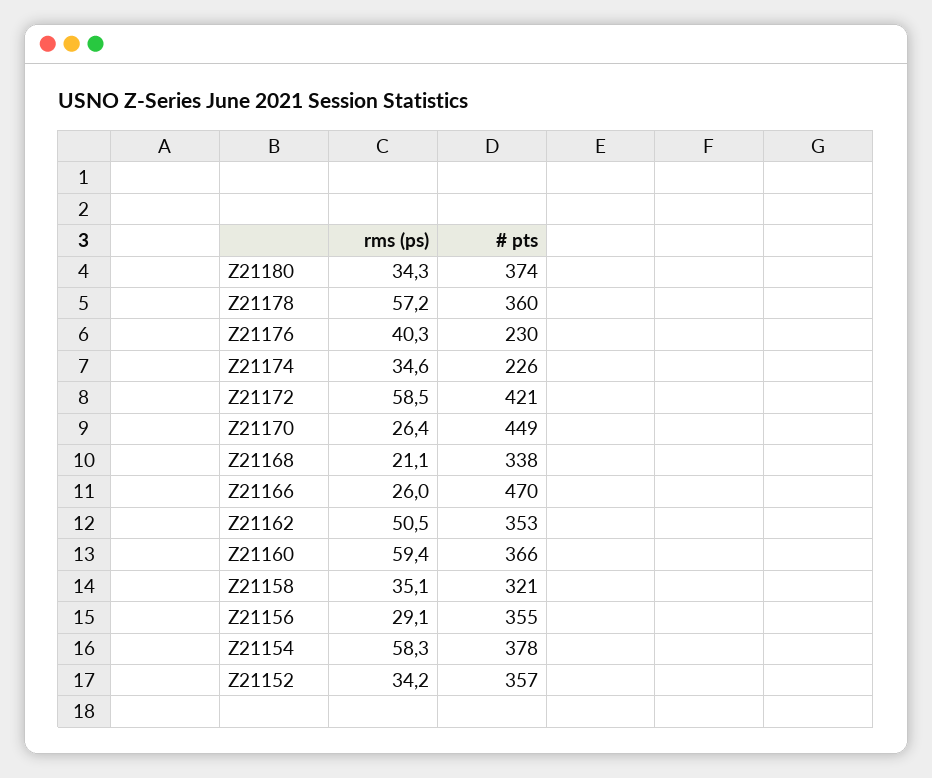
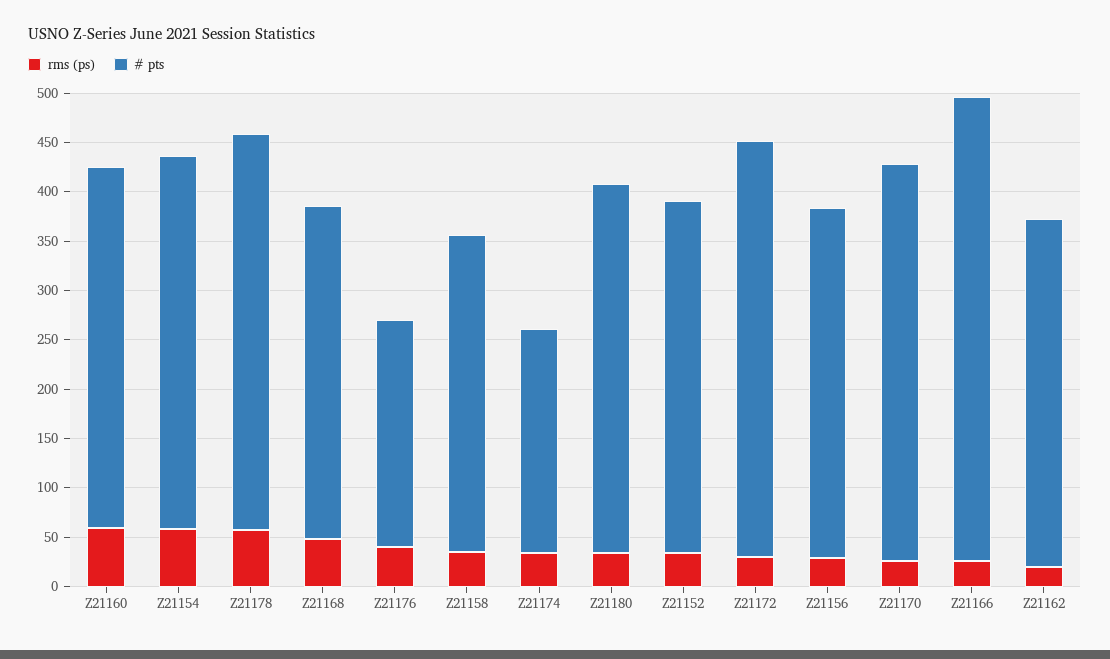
  {
    "rms (ps)": {
      "Z21180": 34.3,
      "Z21178": 57.2,
      "Z21176": 40.3,
      "Z21174": 34.6,
-     "Z21172": 58.5,
+     "Z21172": 30,
      "Z21170": 26.4,
-     "Z21168": 21.1,
+     "Z21168": 50,
      "Z21166": 26,
-     "Z21162": 50.5,
+     "Z21162": 20,
      "Z21160": 59.4,
      "Z21158": 35.1,
      "Z21156": 29.1,
      "Z21154": 58.3,
      "Z21152": 34.2
    },
    "# pts": {
      "Z21180": 374,
-     "Z21178": 360,
+     "Z21178": 400,
      "Z21176": 230,
      "Z21174": 226,
      "Z21172": 421,
-     "Z21170": 449,
+     "Z21170": 400,
      "Z21168": 338,
      "Z21166": 470,
      "Z21162": 353,
      "Z21160": 366,
      "Z21158": 321,
      "Z21156": 355,
      "Z21154": 378,
      "Z21152": 357
    }
  }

• **ABOUT THIS TASK**
Your copy of the data should match it exactly, apart from the images, which are omitted.

• **RESULT FOR THIS TASK**
  {
    "rms (ps)": {
      "Z21180": 34.3,
      "Z21178": 57.2,
      "Z21176": 40.3,
      "Z21174": 34.6,
-     "Z21172": 58.5,
+     "Z21172": 30,
      "Z21170": 26.4,
-     "Z21168": 21.1,
+     "Z21168": 50,
      "Z21166": 26,
-     "Z21162": 50.5,
+     "Z21162": 20,
      "Z21160": 59.4,
      "Z21158": 35.1,
      "Z21156": 29.1,
      "Z21154": 58.3,
      "Z21152": 34.2
    },
    "# pts": {
      "Z21180": 374,
-     "Z21178": 360,
+     "Z21178": 400,
      "Z21176": 230,
      "Z21174": 226,
      "Z21172": 421,
-     "Z21170": 449,
+     "Z21170": 400,
      "Z21168": 338,
      "Z21166": 470,
      "Z21162": 353,
      "Z21160": 366,
      "Z21158": 321,
      "Z21156": 355,
      "Z21154": 378,
      "Z21152": 357
    }
  }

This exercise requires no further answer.